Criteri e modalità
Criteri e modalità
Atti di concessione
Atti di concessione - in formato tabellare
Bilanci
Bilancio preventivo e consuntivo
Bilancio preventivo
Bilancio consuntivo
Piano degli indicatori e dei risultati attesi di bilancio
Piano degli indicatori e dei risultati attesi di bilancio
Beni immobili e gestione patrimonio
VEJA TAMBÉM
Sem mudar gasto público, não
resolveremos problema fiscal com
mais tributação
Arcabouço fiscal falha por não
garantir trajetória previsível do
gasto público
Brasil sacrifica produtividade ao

• Task prompt
Rewrite the text of every item with "gasto público" replaced by "despesa pública" and everything else left as it is.

• Exercise response
Criteri e modalità
Criteri e modalità
Atti di concessione
Atti di concessione - in formato tabellare
Bilanci
Bilancio preventivo e consuntivo
Bilancio preventivo
Bilancio consuntivo
Piano degli indicatori e dei risultati attesi di bilancio
Piano degli indicatori e dei risultati attesi di bilancio
Beni immobili e gestione patrimonio
VEJA TAMBÉM
Sem mudar despesa pública, não
resolveremos problema fiscal com
mais tributação
Arcabouço fiscal falha por não
garantir trajetória previsível do
despesa pública
Brasil sacrifica produtividade ao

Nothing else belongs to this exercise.